AIM OF THE TASK: Leave out the pictures and copy each record below exactly.

====== GIVEN DATA

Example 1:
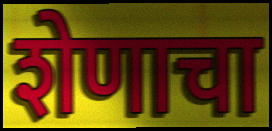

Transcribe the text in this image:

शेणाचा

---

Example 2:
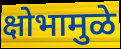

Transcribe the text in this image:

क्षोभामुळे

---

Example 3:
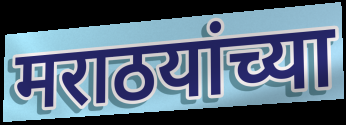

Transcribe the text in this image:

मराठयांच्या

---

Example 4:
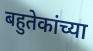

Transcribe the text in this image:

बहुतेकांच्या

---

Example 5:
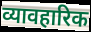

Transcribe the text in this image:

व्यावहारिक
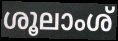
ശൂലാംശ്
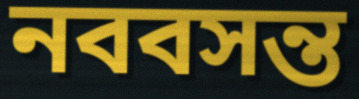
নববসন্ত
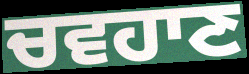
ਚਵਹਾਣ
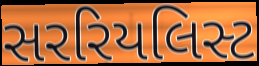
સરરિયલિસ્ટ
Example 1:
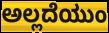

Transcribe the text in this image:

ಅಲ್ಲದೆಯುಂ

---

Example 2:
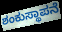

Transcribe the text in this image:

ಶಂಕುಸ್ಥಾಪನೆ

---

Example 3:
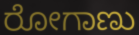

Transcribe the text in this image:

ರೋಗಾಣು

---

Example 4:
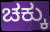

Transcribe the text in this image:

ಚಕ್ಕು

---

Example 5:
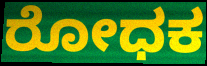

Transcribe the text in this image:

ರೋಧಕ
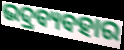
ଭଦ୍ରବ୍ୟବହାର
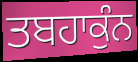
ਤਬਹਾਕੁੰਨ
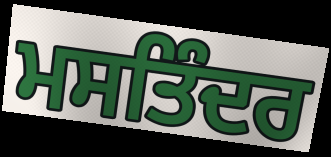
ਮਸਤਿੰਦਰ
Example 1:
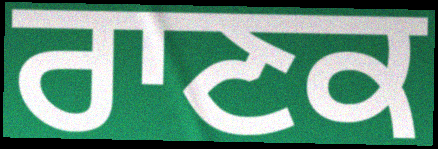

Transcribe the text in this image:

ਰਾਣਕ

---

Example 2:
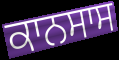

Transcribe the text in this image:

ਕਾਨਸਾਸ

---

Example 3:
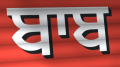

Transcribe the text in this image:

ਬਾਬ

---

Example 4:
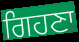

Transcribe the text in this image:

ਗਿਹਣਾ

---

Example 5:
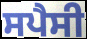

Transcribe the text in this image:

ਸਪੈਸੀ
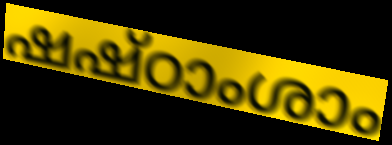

============

TASK RESPONSE:
Example 1:

Transcribe the text in this image:

शेणाचा

---

Example 2:

Transcribe the text in this image:

क्षोभामुळे

---

Example 3:

Transcribe the text in this image:

मराठयांच्या

---

Example 4:

Transcribe the text in this image:

बहुतेकांच्या

---

Example 5:

Transcribe the text in this image:

व्यावहारिक
ശൂലാംശ്
নববসন্ত
ਚਵਹਾਣ
સરરિયલિસ્ટ
Example 1:

Transcribe the text in this image:

ಅಲ್ಲದೆಯುಂ

---

Example 2:

Transcribe the text in this image:

ಶಂಕುಸ್ಥಾಪನೆ

---

Example 3:

Transcribe the text in this image:

ರೋಗಾಣು

---

Example 4:

Transcribe the text in this image:

ಚಕ್ಕು

---

Example 5:

Transcribe the text in this image:

ರೋಧಕ
ଭଦ୍ରବ୍ୟବହାର
ਤਬਹਾਕੁੰਨ
ਮਸਤਿੰਦਰ
Example 1:

Transcribe the text in this image:

ਰਾਣਕ

---

Example 2:

Transcribe the text in this image:

ਕਾਨਸਾਸ

---

Example 3:

Transcribe the text in this image:

ਬਾਬ

---

Example 4:

Transcribe the text in this image:

ਗਿਹਣਾ

---

Example 5:

Transcribe the text in this image:

ਸਪੈਸੀ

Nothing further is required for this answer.